Prompt »
Write out the records in full and without alteration, setting aside their pictures.

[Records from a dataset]
··········

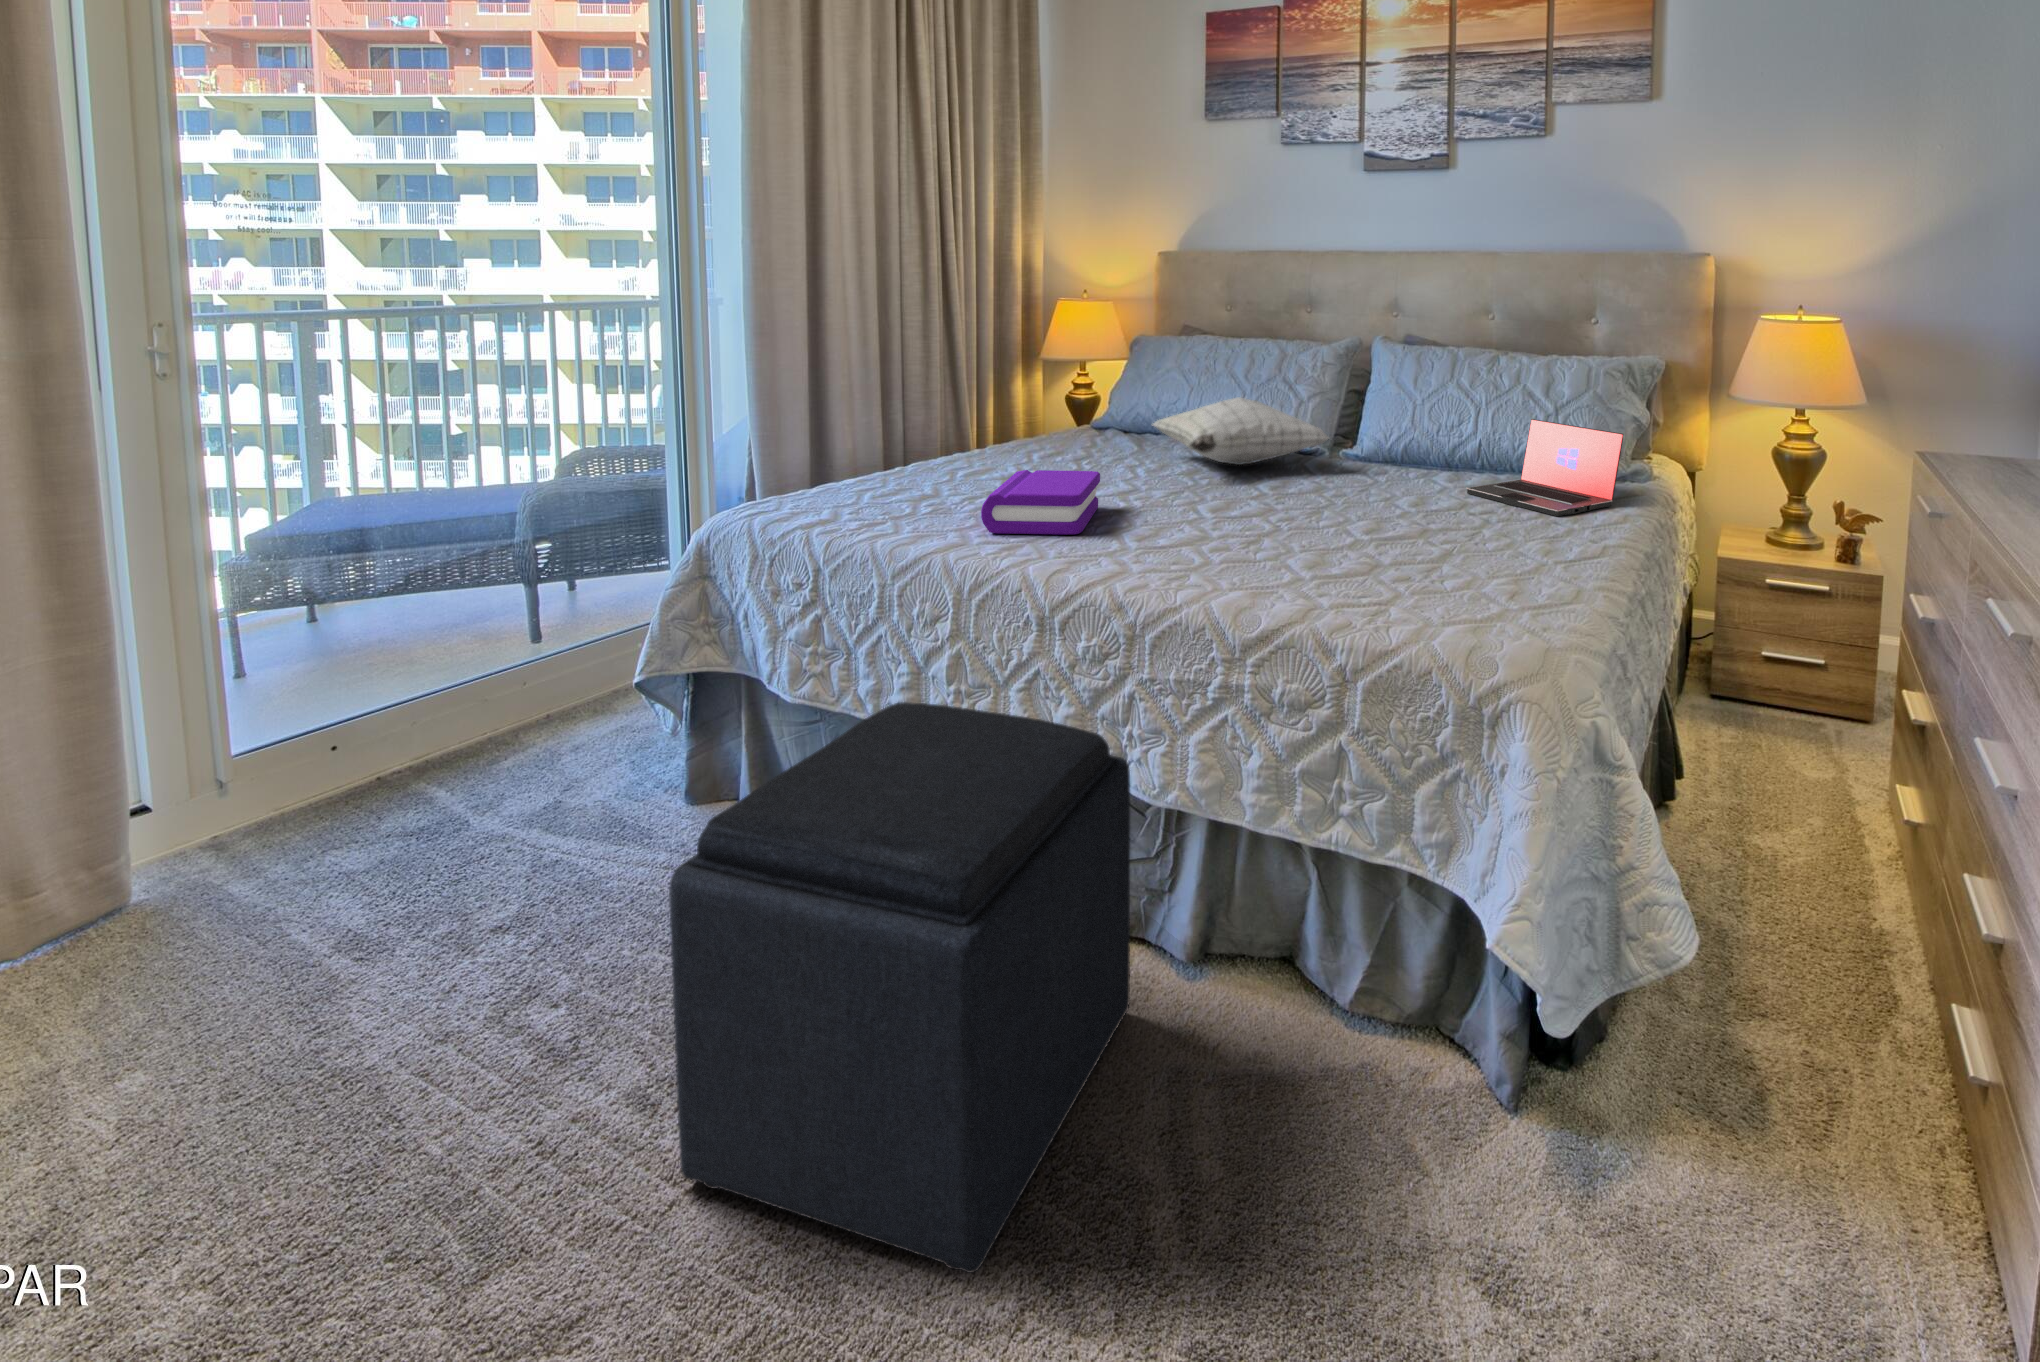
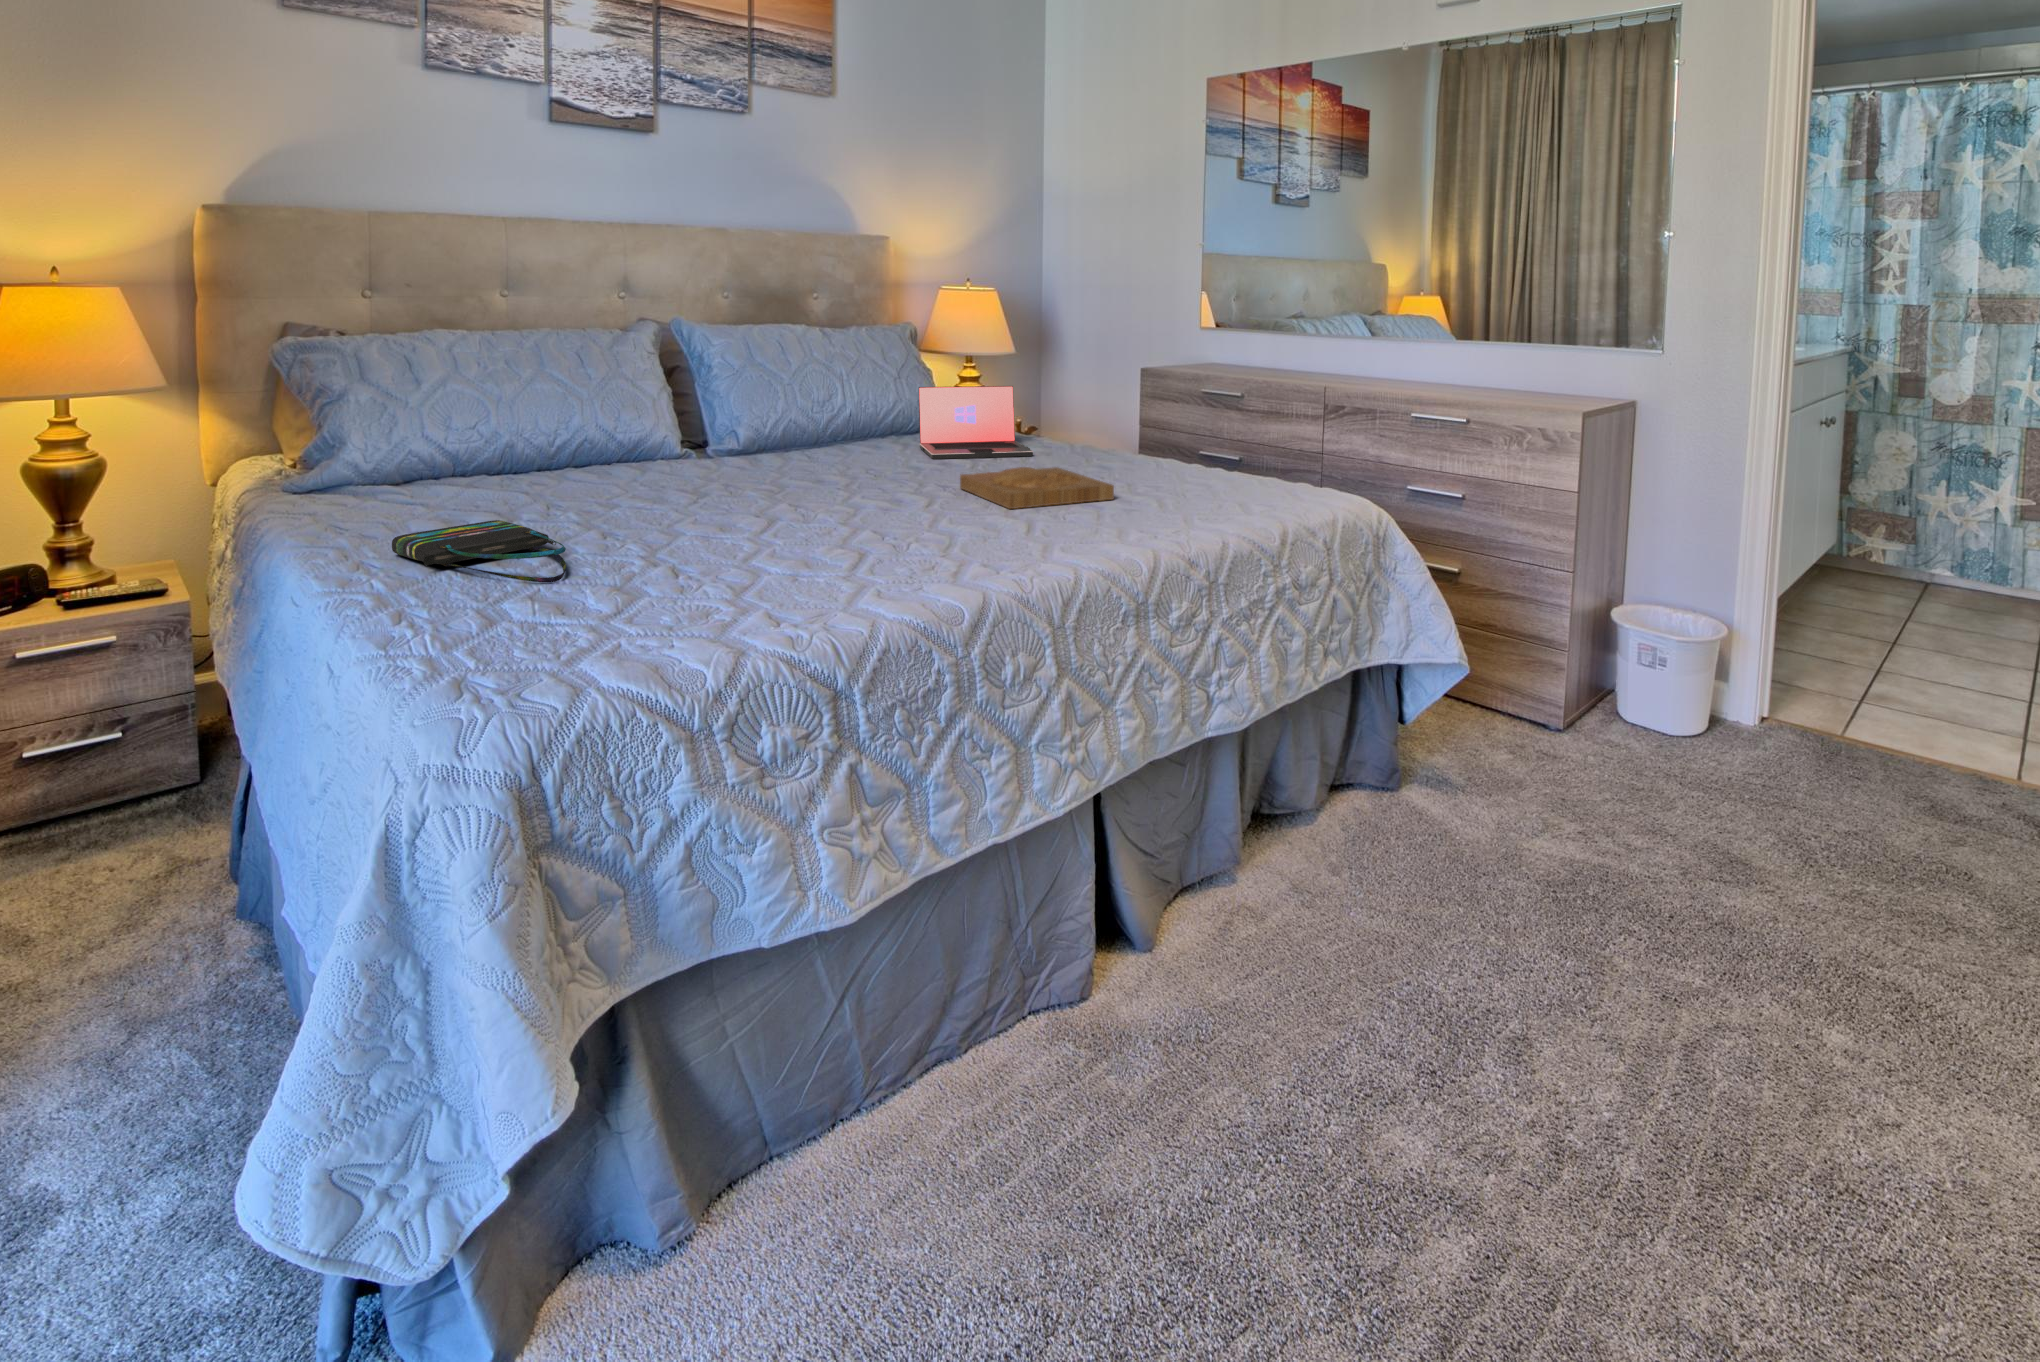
pillow: present [1153,397,1328,465] -> none [578,401,795,486]
tote bag: none [937,446,1046,482] -> present [392,520,566,583]
book: present [981,470,1100,535] -> none [778,490,963,572]
tray: none [1248,499,1419,558] -> present [960,467,1114,509]
ottoman: present [669,702,1130,1273] -> none [1124,663,1536,1202]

··········

Exercise output »
pillow: present [1153,397,1328,465] -> none [578,401,795,486]
tote bag: none [937,446,1046,482] -> present [392,520,566,583]
book: present [981,470,1100,535] -> none [778,490,963,572]
tray: none [1248,499,1419,558] -> present [960,467,1114,509]
ottoman: present [669,702,1130,1273] -> none [1124,663,1536,1202]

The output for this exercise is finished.